Contraindications Pravastatin 40 mg
Liver disease in the acute phase, a persistent increase in liver enzymes of unknown etiology, severe hepatic dysfunction, hypersensitivity to pravastatin, pregnancy, lactation (breastfeeding).
Pregnancy and breastfeeding Pravastatin 40 mg
Pravastatin is contraindicated during pregnancy.
If necessary, use during lactation should decide on the termination of breastfeeding.
Cautions Pravastatin 40 mg
Used with caution in liver disease in the history of chronic alcoholism, renal dysfunction. Before treatment is necessary to exclude secondary hypercholesterolemia, particularly in poorly compensated diabetes mellitus, hypothyroidism, nephrotic syndrome, dysproteinemia.
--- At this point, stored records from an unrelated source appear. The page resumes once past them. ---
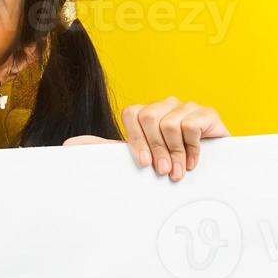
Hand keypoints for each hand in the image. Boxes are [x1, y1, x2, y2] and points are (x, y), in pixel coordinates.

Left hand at [63, 97, 230, 180]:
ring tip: (179, 171)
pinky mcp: (208, 114)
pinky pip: (192, 125)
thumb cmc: (170, 165)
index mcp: (147, 114)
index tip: (144, 163)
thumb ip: (105, 150)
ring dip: (175, 153)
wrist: (209, 171)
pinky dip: (193, 148)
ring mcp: (187, 108)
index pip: (132, 113)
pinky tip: (194, 161)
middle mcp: (166, 106)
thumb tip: (68, 144)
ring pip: (170, 122)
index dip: (136, 140)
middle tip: (164, 171)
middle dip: (156, 149)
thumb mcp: (137, 159)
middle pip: (149, 116)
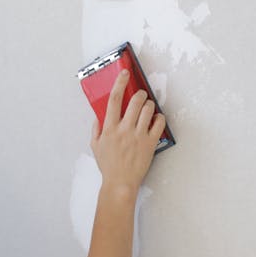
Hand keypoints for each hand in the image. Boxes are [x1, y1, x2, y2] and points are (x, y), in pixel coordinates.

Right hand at [90, 69, 166, 193]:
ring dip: (148, 105)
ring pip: (148, 109)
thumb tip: (99, 117)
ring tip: (147, 108)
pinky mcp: (150, 142)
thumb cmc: (108, 166)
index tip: (125, 74)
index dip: (120, 83)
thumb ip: (96, 129)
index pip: (114, 100)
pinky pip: (159, 122)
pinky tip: (155, 120)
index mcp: (109, 129)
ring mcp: (139, 136)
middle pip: (135, 101)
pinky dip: (159, 118)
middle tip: (140, 96)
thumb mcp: (95, 147)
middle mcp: (124, 130)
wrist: (120, 182)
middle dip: (139, 94)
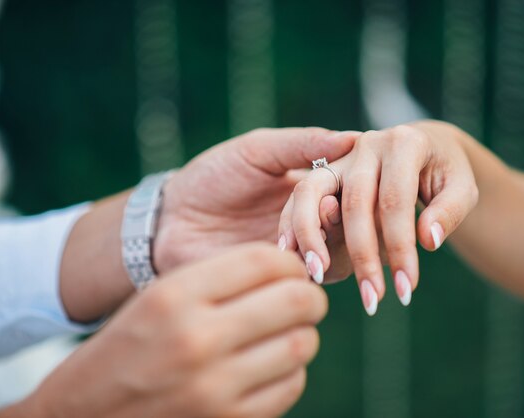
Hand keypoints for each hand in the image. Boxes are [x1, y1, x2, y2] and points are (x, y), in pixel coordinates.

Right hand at [18, 244, 326, 417]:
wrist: (85, 415)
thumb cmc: (131, 346)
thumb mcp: (161, 297)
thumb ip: (221, 278)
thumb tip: (290, 270)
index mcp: (174, 297)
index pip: (264, 261)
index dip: (290, 263)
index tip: (291, 271)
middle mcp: (195, 339)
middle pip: (295, 301)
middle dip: (310, 297)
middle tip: (305, 300)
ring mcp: (214, 388)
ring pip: (302, 344)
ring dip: (303, 334)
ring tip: (288, 332)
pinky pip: (292, 385)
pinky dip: (291, 371)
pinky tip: (272, 366)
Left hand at [154, 128, 357, 272]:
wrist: (169, 220)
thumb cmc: (212, 177)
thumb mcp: (257, 152)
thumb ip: (302, 145)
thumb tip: (354, 138)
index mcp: (314, 188)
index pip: (350, 193)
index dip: (347, 196)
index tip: (330, 196)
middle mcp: (314, 222)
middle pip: (349, 227)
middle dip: (338, 224)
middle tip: (323, 216)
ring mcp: (300, 254)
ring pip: (336, 258)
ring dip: (323, 249)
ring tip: (296, 241)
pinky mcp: (281, 282)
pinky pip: (308, 284)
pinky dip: (304, 274)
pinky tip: (286, 263)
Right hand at [278, 121, 478, 314]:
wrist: (423, 149)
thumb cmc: (445, 173)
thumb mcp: (462, 188)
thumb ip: (449, 212)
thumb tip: (428, 242)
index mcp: (404, 143)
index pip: (396, 201)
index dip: (400, 248)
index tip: (406, 289)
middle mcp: (366, 145)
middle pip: (354, 203)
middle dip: (361, 256)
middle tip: (372, 301)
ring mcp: (340, 157)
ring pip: (312, 192)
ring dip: (311, 236)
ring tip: (317, 276)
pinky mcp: (324, 172)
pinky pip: (299, 197)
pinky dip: (293, 227)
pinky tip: (296, 259)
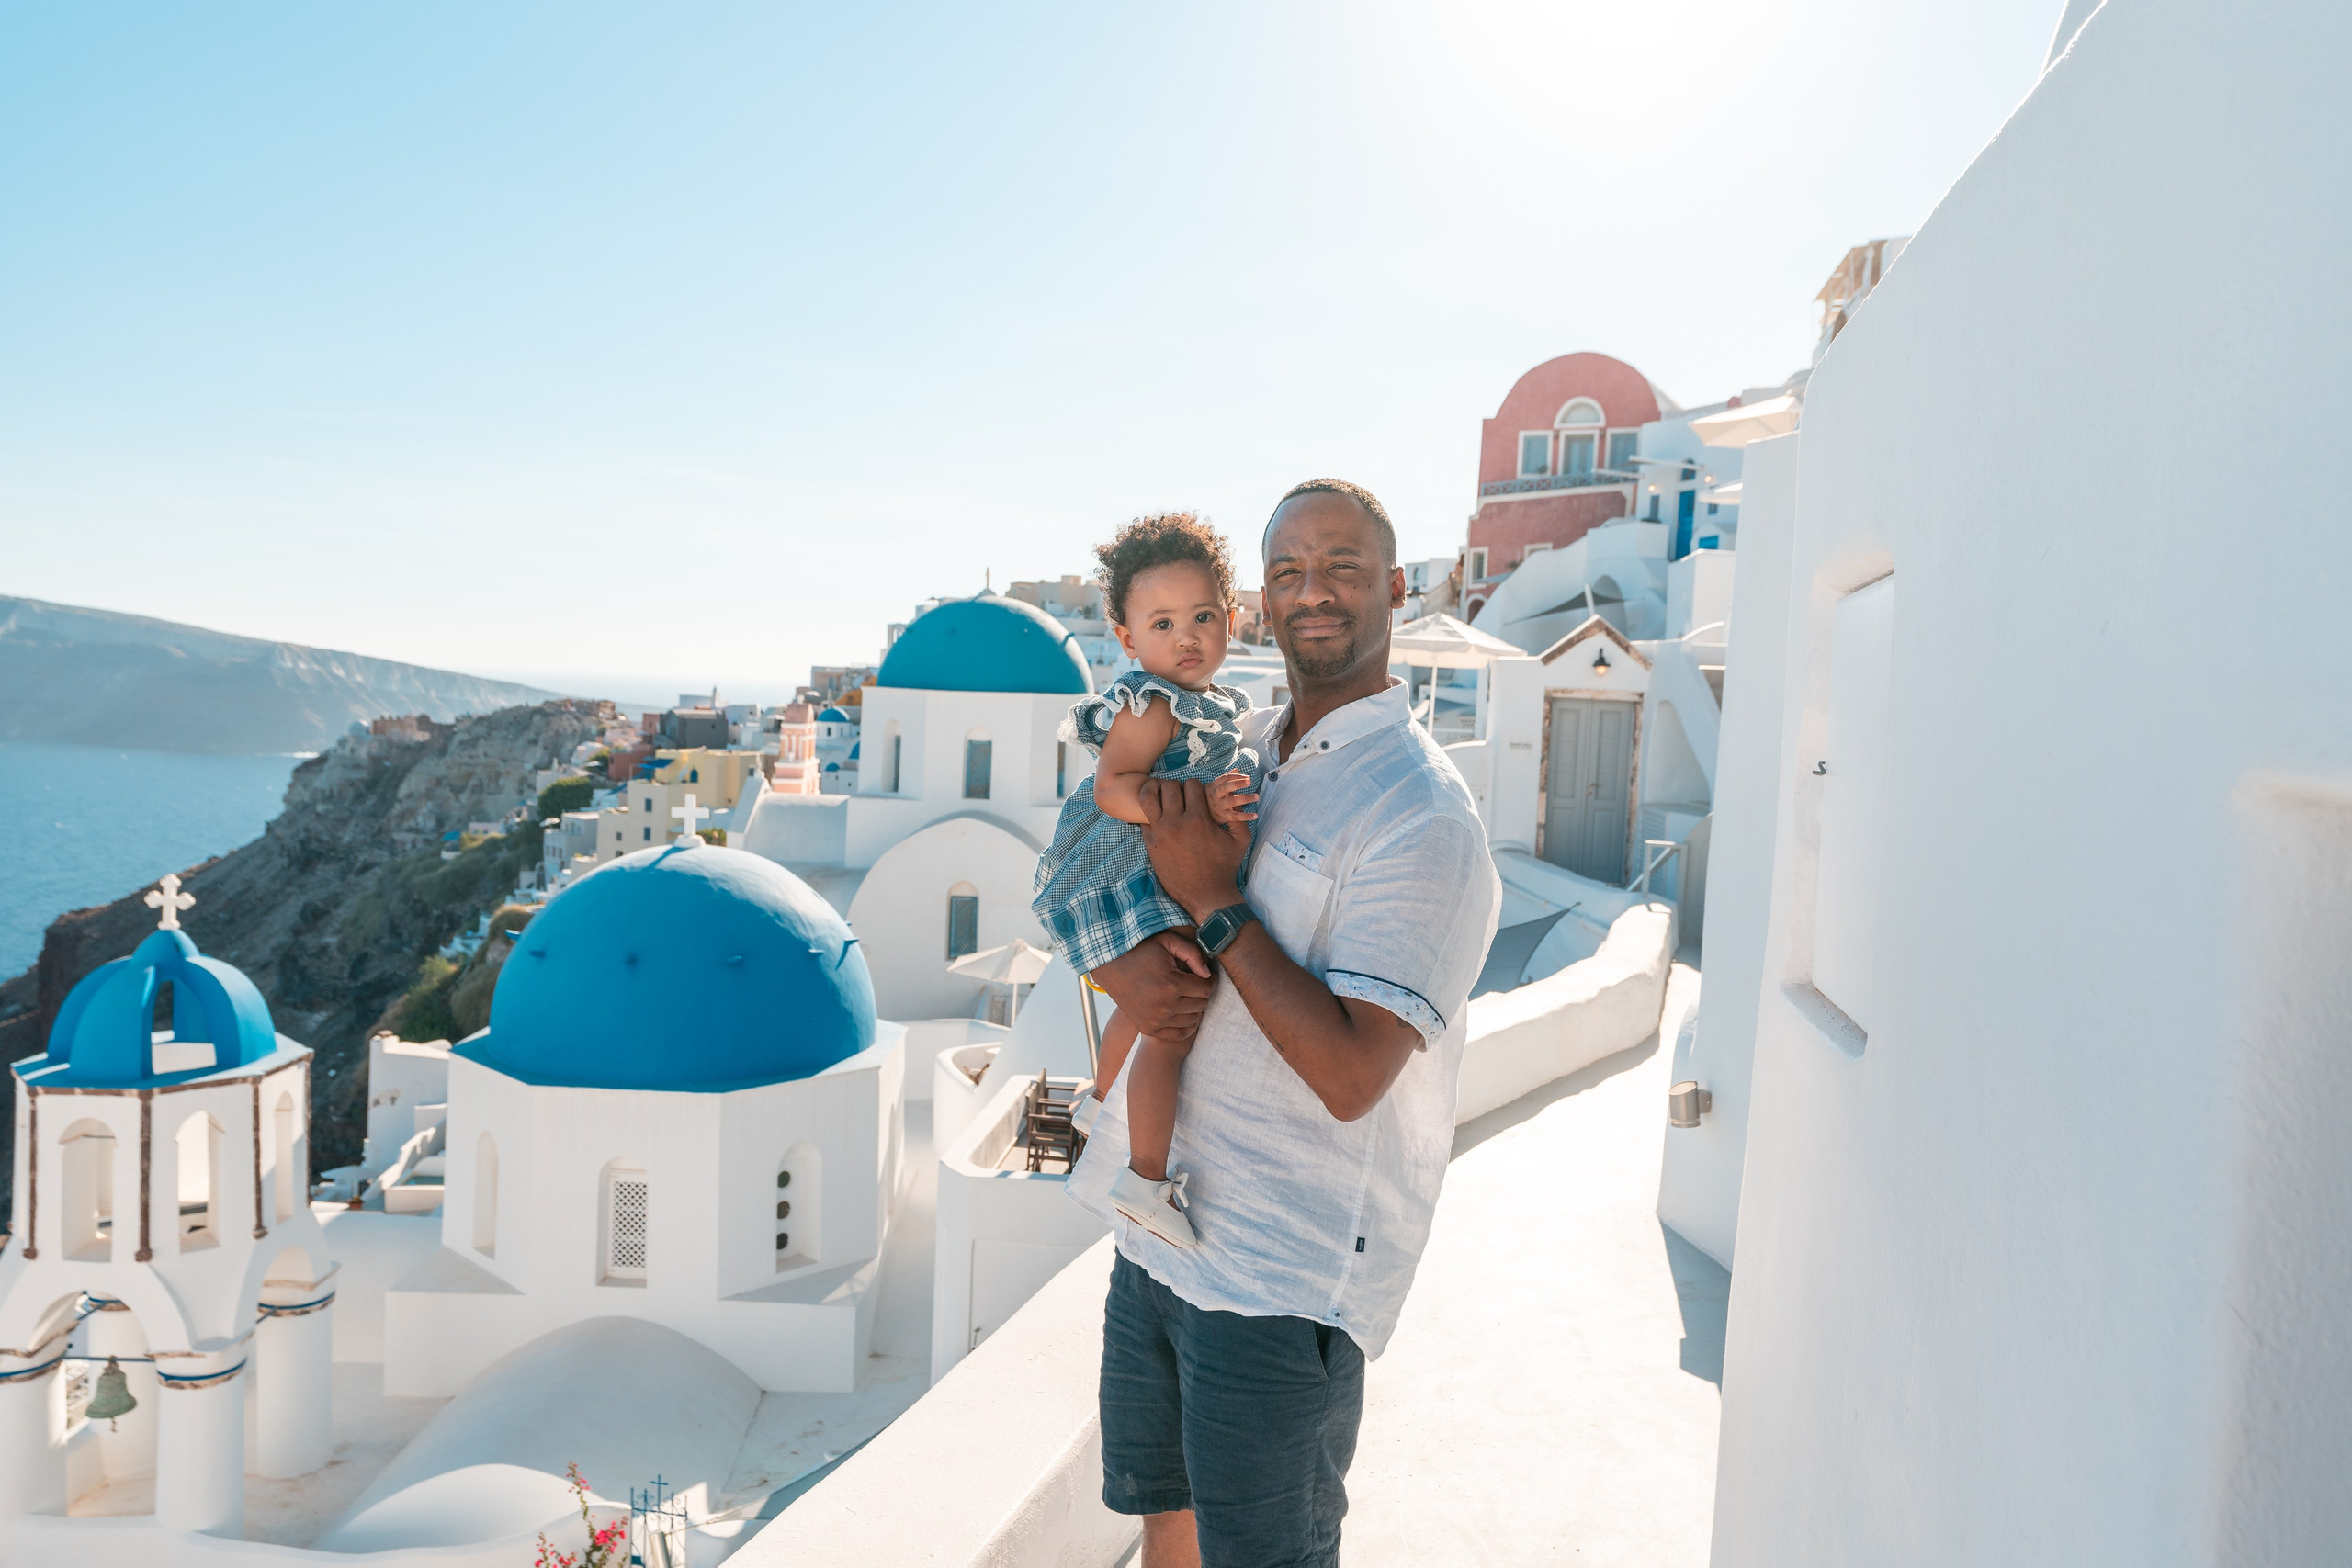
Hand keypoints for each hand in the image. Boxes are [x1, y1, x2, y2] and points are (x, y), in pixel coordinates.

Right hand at [1089, 931, 1213, 1044]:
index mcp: (1171, 984)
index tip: (1206, 975)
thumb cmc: (1141, 951)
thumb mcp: (1167, 941)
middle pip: (1201, 1005)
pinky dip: (1186, 1025)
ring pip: (1193, 1020)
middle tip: (1195, 983)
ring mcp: (1156, 1021)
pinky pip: (1179, 1035)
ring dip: (1194, 1007)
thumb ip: (1193, 953)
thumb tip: (1208, 974)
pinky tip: (1182, 1011)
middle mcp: (1164, 1006)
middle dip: (1202, 993)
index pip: (1206, 989)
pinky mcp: (1148, 1029)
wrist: (1111, 967)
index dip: (1210, 980)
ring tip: (1187, 994)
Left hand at [1141, 777, 1248, 922]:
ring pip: (1148, 797)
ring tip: (1162, 797)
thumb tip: (1237, 798)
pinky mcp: (1150, 844)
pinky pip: (1143, 818)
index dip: (1195, 785)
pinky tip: (1159, 818)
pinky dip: (1150, 814)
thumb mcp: (1240, 841)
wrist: (1206, 895)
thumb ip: (1240, 816)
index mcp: (1199, 819)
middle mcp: (1177, 823)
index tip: (1196, 793)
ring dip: (1155, 793)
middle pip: (1168, 786)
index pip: (1191, 784)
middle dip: (1176, 787)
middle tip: (1180, 795)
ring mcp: (1160, 833)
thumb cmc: (1224, 867)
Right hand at [1206, 770, 1258, 825]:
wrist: (1201, 815)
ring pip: (1232, 801)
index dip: (1237, 777)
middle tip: (1249, 781)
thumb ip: (1226, 778)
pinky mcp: (1222, 817)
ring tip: (1256, 796)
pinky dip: (1245, 816)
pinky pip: (1235, 816)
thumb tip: (1237, 770)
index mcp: (1213, 786)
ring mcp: (1218, 806)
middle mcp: (1214, 795)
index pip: (1225, 778)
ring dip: (1245, 798)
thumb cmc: (1212, 798)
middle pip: (1226, 787)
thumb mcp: (1215, 787)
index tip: (1248, 777)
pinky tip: (1255, 815)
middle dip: (1238, 783)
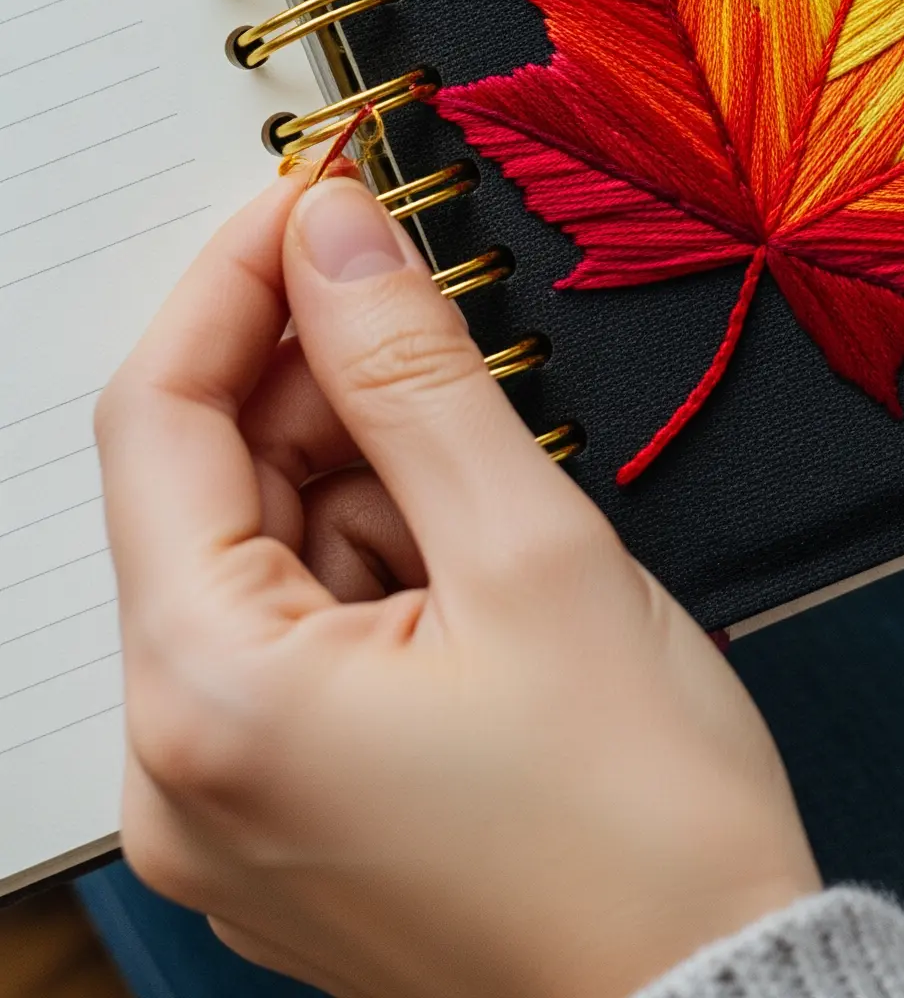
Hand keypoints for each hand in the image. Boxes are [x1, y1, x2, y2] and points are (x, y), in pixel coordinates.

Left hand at [96, 175, 819, 997]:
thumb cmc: (639, 821)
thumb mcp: (532, 549)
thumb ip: (411, 370)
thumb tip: (338, 234)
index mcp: (211, 697)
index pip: (158, 420)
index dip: (238, 278)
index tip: (323, 189)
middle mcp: (179, 763)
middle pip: (202, 489)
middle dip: (315, 374)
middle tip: (435, 297)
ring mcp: (225, 802)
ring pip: (255, 555)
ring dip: (359, 466)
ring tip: (491, 465)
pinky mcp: (286, 816)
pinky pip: (292, 633)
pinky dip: (375, 555)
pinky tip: (479, 547)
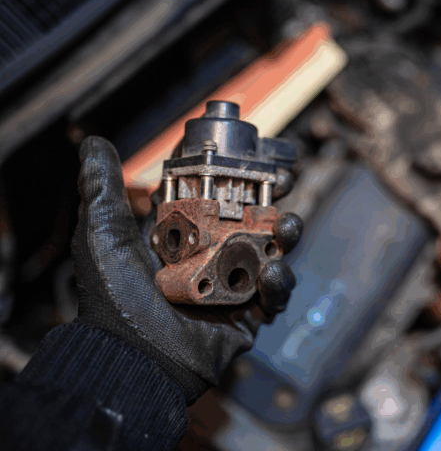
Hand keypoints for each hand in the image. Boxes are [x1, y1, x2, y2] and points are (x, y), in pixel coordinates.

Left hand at [71, 137, 297, 403]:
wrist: (131, 357)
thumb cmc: (115, 298)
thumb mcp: (105, 234)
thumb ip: (103, 188)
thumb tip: (95, 142)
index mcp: (185, 238)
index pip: (220, 201)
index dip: (240, 180)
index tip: (254, 160)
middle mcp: (212, 260)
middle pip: (255, 224)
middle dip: (273, 203)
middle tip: (282, 186)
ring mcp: (232, 289)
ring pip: (273, 255)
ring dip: (285, 237)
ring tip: (286, 227)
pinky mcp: (247, 318)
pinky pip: (274, 297)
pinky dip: (279, 284)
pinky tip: (273, 272)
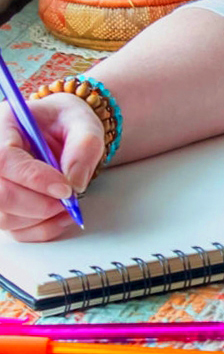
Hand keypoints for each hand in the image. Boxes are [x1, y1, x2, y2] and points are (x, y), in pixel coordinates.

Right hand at [0, 95, 105, 240]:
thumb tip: (74, 183)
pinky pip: (16, 231)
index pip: (4, 159)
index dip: (33, 178)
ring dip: (42, 218)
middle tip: (68, 199)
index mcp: (4, 126)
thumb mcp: (83, 123)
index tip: (65, 188)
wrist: (62, 132)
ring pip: (5, 216)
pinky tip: (61, 214)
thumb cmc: (66, 123)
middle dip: (38, 204)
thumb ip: (84, 146)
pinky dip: (43, 228)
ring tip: (68, 203)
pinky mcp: (5, 207)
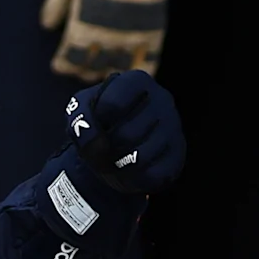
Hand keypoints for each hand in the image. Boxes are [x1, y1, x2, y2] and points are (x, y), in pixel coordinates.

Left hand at [40, 0, 177, 77]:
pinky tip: (132, 72)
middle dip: (84, 70)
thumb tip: (46, 26)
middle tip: (82, 69)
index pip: (71, 58)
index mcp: (83, 25)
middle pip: (92, 67)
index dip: (64, 65)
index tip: (59, 65)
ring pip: (117, 69)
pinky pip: (147, 63)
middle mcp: (106, 36)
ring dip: (107, 72)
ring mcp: (131, 36)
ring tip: (103, 70)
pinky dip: (139, 72)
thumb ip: (56, 3)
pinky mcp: (153, 32)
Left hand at [68, 71, 182, 194]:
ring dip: (118, 166)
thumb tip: (91, 136)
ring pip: (139, 158)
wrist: (119, 148)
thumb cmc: (101, 124)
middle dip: (105, 151)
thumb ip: (80, 116)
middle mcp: (162, 99)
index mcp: (137, 81)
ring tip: (115, 160)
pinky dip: (135, 178)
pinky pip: (152, 175)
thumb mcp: (81, 113)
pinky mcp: (178, 154)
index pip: (111, 105)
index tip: (95, 126)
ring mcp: (174, 127)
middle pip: (124, 136)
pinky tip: (133, 169)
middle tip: (101, 152)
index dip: (94, 124)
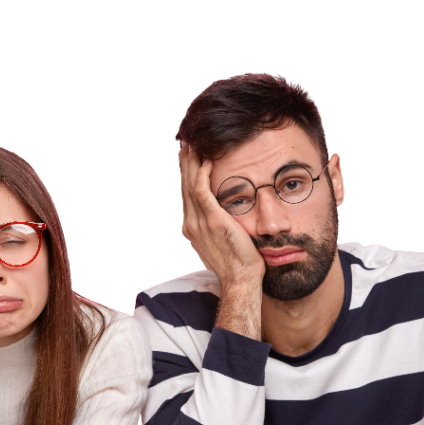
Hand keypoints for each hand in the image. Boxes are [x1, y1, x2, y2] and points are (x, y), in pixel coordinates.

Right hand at [179, 143, 264, 290]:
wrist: (239, 280)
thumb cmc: (235, 263)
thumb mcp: (217, 244)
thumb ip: (213, 230)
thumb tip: (218, 219)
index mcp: (190, 228)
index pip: (185, 195)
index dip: (186, 174)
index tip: (189, 158)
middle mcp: (190, 223)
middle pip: (184, 186)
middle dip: (185, 163)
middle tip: (186, 144)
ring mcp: (199, 222)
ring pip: (190, 185)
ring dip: (191, 163)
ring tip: (193, 146)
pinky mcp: (213, 220)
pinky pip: (202, 191)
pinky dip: (203, 175)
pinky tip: (208, 162)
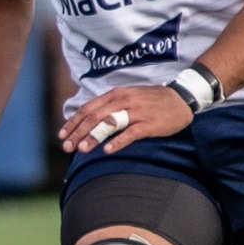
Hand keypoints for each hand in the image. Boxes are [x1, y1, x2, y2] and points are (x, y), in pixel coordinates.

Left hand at [58, 84, 192, 156]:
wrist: (181, 98)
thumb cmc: (151, 101)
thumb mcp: (127, 97)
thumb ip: (109, 107)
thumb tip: (87, 121)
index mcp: (115, 94)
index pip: (88, 108)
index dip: (73, 122)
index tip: (61, 135)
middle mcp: (123, 100)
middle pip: (95, 117)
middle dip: (78, 132)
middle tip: (66, 147)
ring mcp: (137, 111)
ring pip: (110, 124)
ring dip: (93, 136)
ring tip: (81, 149)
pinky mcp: (149, 123)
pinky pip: (131, 133)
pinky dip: (118, 141)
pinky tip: (107, 150)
The treatment requires regular monitoring of blood lipid spectrum.
Safety and efficacy of pravastatin in children and adolescents under the age of 18 is not installed.
Drug Interactions Pravastatin 40 mg
We can not exclude the development of myopathy, while the use of gemfibrozil.
When applied simultaneously with colestipol, kolestiraminom decreases the concentration of pravastatin in plasma, with a total lipid-lowering effect is enhanced.
A case of rhabdomyolysis in long-term application with mianserin.
While the use of orlistat may moderate increase in the concentration of pravastatin in plasma.
While the use of cyclosporine may significantly increase the concentration of pravastatin in plasma.